# Task objective:
Go through the entries below and copy every line that holds the word "lines".

*** Opening of Data supplied ***

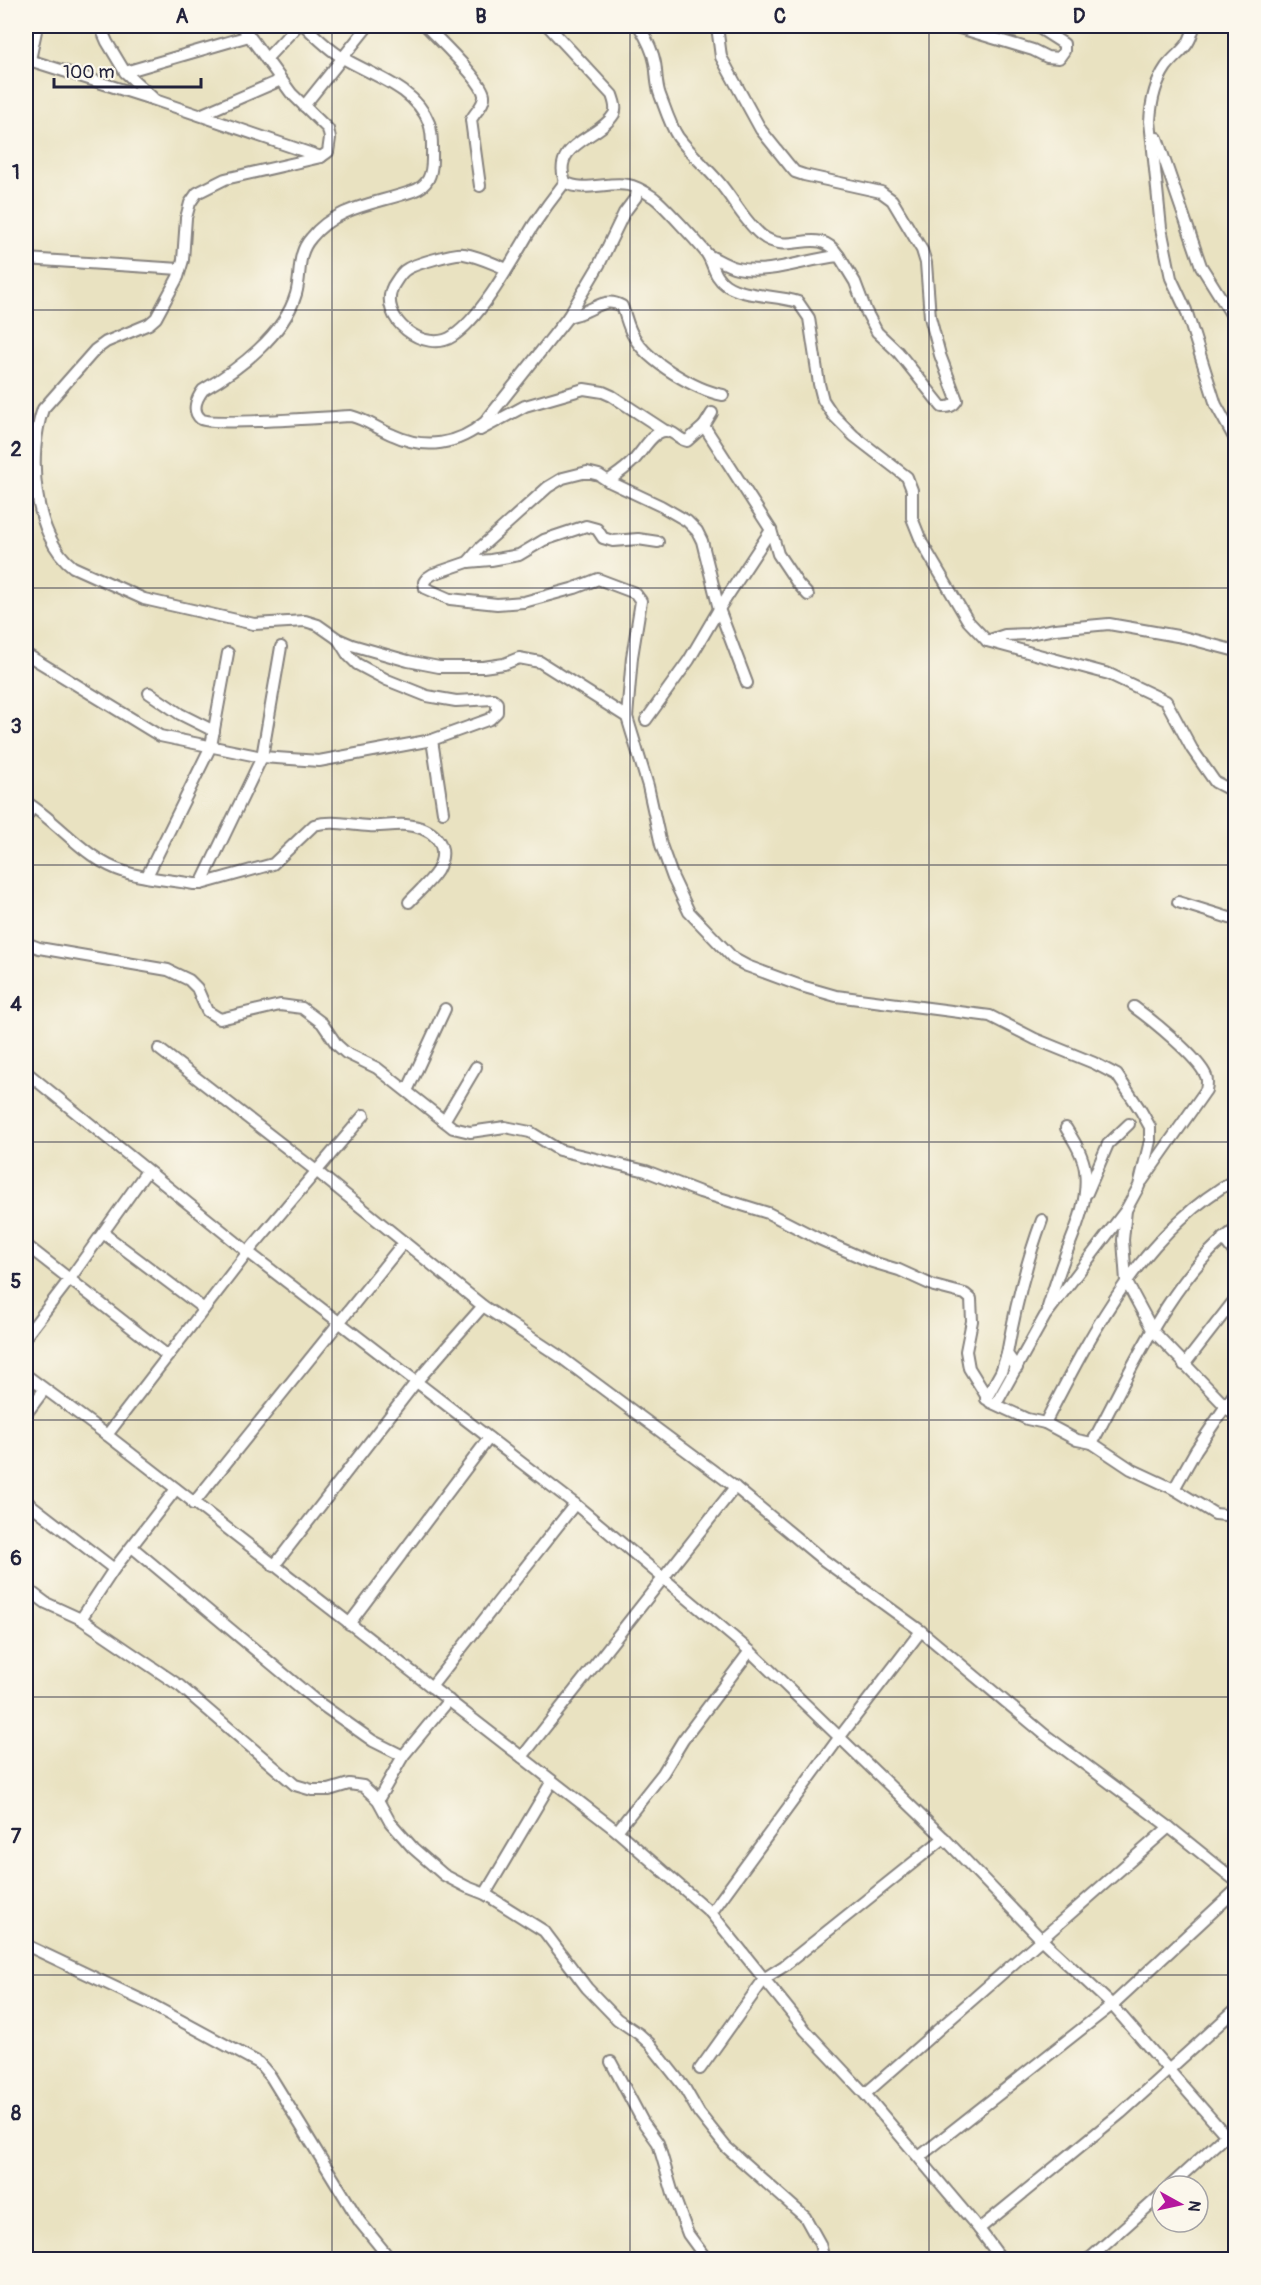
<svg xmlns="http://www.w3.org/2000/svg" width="1261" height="2285" font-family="Pangolin,sans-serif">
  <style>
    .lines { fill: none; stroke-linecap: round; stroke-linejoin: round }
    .minor-casing { stroke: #86827e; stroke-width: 14 }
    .minor { stroke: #fff; stroke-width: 10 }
    .grid { fill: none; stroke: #22223b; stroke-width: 1.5; stroke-opacity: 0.55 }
    .neatline { fill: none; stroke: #22223b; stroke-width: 2 }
    .grid-label { font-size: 20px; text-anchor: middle; font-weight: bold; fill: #22223b }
  </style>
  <rect width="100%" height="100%" fill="#fbf7ec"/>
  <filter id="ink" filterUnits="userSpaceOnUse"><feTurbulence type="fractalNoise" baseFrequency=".0167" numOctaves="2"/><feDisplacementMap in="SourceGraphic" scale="12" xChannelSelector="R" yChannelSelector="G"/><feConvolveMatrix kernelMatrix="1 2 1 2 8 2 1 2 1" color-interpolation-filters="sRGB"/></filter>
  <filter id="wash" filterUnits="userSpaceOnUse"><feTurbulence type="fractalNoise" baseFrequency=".008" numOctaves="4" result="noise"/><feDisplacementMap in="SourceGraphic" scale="24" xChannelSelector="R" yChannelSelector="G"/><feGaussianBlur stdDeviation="1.35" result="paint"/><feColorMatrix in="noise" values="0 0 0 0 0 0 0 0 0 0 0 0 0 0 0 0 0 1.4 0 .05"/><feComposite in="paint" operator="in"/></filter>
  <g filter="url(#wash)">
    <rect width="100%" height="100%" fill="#e9e2c1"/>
  </g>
  <g filter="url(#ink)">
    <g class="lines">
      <defs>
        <g id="minor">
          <polyline points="100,26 107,42 125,72 153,98"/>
          <path d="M242 26 291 93 328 129 330 138 328 152 321 157 225 179 197 193 190 203 186 218 183 260 178 277 156 318 149 324 106 342 95 350 43 409C27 453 33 537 73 567L144 599 254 624 305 621 318 625 338 639 352 645 408 661 439 667H483L504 664 519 658 540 662 627 717"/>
          <path d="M305 26C316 37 330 50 343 58 373 76 415 87 429 123 433 134 432 148 432 159 432 175 428 186 413 191 377 204 336 206 311 238 296 255 302 273 296 294 284 335 239 369 203 390 197 398 191 411 201 419 211 426 331 417 351 416 367 420 378 429 393 435 425 450 458 445 485 422L568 317 599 265 624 213 636 197 637 189"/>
          <path d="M426 26C438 39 482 80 484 95 485 104 475 112 471 120L480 186"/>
          <path d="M548 26 612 95C614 101 617 108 614 114 599 139 551 143 565 182 582 193 608 181 628 185 636 186 647 193 653 197 660 201 701 246 707 254 714 265 714 277 726 285 744 297 777 295 798 302L809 318 819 384 823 400 833 415 854 436 907 477 912 490V518L922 543 968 621 987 641"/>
          <path d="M639 26C645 36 653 51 655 63 657 74 656 85 660 95 665 108 670 125 678 137 690 153 705 166 718 181 733 198 743 220 761 235 790 258 817 223 839 256"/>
          <polyline points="953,26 1033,50 1047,57 1059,58 1064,51 1064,44 1036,26"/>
          <path d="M1194 26C1189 50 1179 50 1166 67 1155 83 1151 102 1150 121L1161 228 1171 278 1186 310 1216 405 1236 441"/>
          <polyline points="26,59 155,100 321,157"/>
          <polyline points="266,59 297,26"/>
          <polyline points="30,60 37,26"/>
          <polyline points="125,72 249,36"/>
          <polyline points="304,106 368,26"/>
          <polyline points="200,115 281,80"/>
          <polyline points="1157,138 1201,266 1236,322"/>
          <path d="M708 255C717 259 727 266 737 268 771 275 805 259 839 256L855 282 866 311 877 332 898 352 942 407C949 407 953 407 957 400L940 355 930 317 926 263 922 250 892 200 881 192 804 175 795 172 789 165 761 130 721 57 717 26"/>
          <polyline points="26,259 180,269"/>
          <path d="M507 269C494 264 478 256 464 254 456 252 415 264 407 269 401 272 397 280 393 286 377 318 425 355 453 336 483 316 514 257 533 226 543 211 554 196 565 182"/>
          <path d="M568 317C574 315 580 314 586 311 600 305 608 298 622 306 626 316 628 328 634 337 648 362 696 390 723 395"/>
          <polyline points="712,413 704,426 771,530 778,554 798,584 808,595"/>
          <polyline points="480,430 525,406 584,389 603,392 612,396 664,430"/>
          <path d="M608 481C616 475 624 470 631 463 641 455 652 430 666 431 674 431 679 440 687 441L704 426"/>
          <polyline points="468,562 491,560 519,555 544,540 586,526 597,529 603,538 613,541 638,539 658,542"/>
          <polyline points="1236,651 1183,637 1109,624 1055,629 1028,634 1005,635 987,641 1109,674 1166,701 1192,749 1215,782 1236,793"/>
          <polyline points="26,654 160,736 262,757 319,761 432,740 490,719 497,712 497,703 493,699 456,701 427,696 387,680 357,664 348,655 338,639"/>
          <polyline points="747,683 719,609 702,541 697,531 687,521 661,506 608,481 599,475 587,472 563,478 548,487 480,548 468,562 433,574 427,578 424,582 425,588 450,599 497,604 524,602 575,588 598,579 635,593 641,601 632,657 627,717 648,786 661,845 673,878 689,912 734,959 747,966 801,986 836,996 990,1016 1035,1039 1094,1063 1117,1075 1141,1111 1150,1127 1150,1141 1139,1186 1126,1210 1123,1240 1126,1281 1153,1331 1236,1417"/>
          <polyline points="149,693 180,714 214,731"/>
          <polyline points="646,720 689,660 719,609 771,530"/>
          <polyline points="432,740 443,812"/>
          <path d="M26 802C60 823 85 860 125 872 146 879 172 880 194 884H201L273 864 314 825C332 820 350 825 369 826 381 827 394 824 406 825 432 827 452 844 437 871 430 882 418 892 409 902"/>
          <polyline points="26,818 32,807"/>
          <polyline points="147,876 211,746 228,653"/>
          <polyline points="201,884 262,757 281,647"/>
          <polyline points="1178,902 1236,920"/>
          <polyline points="26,943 39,948 168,970 189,980 197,988 207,1011 220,1019 280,1005 302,1008 322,1023 337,1045 346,1053 377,1068 453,1128 470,1132 505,1127 530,1132 559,1150 646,1171 700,1192 768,1213 817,1238 869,1261 899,1270 934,1286 965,1294 971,1299 972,1321 966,1351 969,1368 990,1402 1027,1419 1045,1423 1077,1440 1092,1443 1131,1469 1174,1489 1215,1514 1236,1516"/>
          <path d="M1134 1007C1152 1020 1198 1057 1206 1076 1208 1081 1207 1085 1206 1090L1142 1181"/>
          <polyline points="159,1049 315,1170 483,1306 559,1356 735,1487 822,1559 921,1631 1044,1734 1169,1827 1236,1881"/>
          <polyline points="26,1072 248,1252 575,1504 750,1651 944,1838 1042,1940 1112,2005 1236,2147"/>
          <polyline points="407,1091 445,1009"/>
          <polyline points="444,1121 476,1067"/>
          <polyline points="1087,1193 1108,1144 1129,1124"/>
          <polyline points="103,1233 204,1309"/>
          <polyline points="1223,1238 1236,1255"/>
          <polyline points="26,1245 168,1356"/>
          <path d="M1048 1307C1053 1291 1058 1275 1064 1259 1075 1230 1089 1202 1085 1170 1083 1155 1074 1141 1066 1128"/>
          <polyline points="26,1336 69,1280 147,1171"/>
          <polyline points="1184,1365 1236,1298"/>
          <path d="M1017 1368 1007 1354C1015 1308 1026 1263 1042 1220"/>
          <polyline points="26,1375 107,1435 617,1831 711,1913 806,2031 865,2094 979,2229 1002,2260"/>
          <polyline points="986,1399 1001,1372 1007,1354"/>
          <polyline points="996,1404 1045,1316 1126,1210"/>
          <polyline points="26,1414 44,1390"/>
          <path d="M1045 1423C1092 1332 1143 1231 1236 1179"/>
          <polyline points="107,1435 248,1252 364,1115"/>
          <path d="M1092 1443C1129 1375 1172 1274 1236 1229"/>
          <polyline points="176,1489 114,1569 81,1619 180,1686 295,1785 312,1790 329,1790 349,1784 363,1786 378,1800 390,1822 413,1848 444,1875 467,1887 485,1894 544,1931 587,1988 617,2019 639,2034 650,2044 684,2087 699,2113 726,2147 805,2217 820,2244 824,2260"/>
          <polyline points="1174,1489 1196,1450 1236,1391"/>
          <polyline points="26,1501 114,1569"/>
          <polyline points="193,1504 404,1242"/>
          <polyline points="132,1547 315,1700 373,1741 403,1756"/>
          <polyline points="274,1566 416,1382 483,1306"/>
          <polyline points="26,1588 46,1603 81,1619"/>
          <polyline points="349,1624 489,1438"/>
          <polyline points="431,1687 575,1504"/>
          <polyline points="522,1757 735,1487"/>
          <polyline points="378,1800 403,1756 449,1700"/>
          <polyline points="617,1831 663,1773 683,1740 750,1651"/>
          <polyline points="485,1894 552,1781"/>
          <polyline points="711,1913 839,1738 921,1631"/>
          <polyline points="26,1945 150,2004 259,2063 271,2077 360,2222 391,2260"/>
          <polyline points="611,2062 643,2122 658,2143 673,2194 688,2234 707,2260"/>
          <polyline points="700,2069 765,1978 784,1966 944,1838"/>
          <polyline points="865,2094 1169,1827"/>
          <polyline points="919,2157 1112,2005 1236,1890"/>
          <polyline points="1170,2186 1236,2126"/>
          <polyline points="979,2229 1121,2113 1236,2009"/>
          <polyline points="1088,2260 1162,2194"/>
        </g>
      </defs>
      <use href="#minor" class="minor-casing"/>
      <use href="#minor" class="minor"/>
    </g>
  </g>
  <path class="grid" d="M332 26V2260M630 26V2260M929 26V2260M26 310H1236M26 588H1236M26 865H1236M26 1142H1236M26 1420H1236M26 1697H1236M26 1975H1236"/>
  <rect width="1261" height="2285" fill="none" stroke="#fbf7ec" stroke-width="66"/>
  <g transform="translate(1180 2204) rotate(98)"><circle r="28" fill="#fbf7ec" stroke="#a4a2a5" stroke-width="1.5"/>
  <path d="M0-4.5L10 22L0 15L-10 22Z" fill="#b5179e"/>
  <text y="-9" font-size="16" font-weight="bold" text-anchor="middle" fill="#22223b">N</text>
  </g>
  <path d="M54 78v9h147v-9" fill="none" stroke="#22223b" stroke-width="3"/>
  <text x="63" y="78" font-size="18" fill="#22223b" stroke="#fbf7ec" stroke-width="4.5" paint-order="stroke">100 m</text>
  <rect x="33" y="33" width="1195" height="2219" class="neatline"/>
  <g class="grid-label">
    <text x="182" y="23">A</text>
    <text x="481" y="23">B</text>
    <text x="780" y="23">C</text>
    <text x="1079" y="23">D</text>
    <text x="16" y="179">1</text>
    <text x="16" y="456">2</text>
    <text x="16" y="733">3</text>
    <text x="16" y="1011">4</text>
    <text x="16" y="1288">5</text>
    <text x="16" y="1565">6</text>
    <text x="16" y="1843">7</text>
    <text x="16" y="2120">8</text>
  </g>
</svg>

*** Close of Data supplied ***

# Solution to this exercise:
    .lines { fill: none; stroke-linecap: round; stroke-linejoin: round }
    <g class="lines">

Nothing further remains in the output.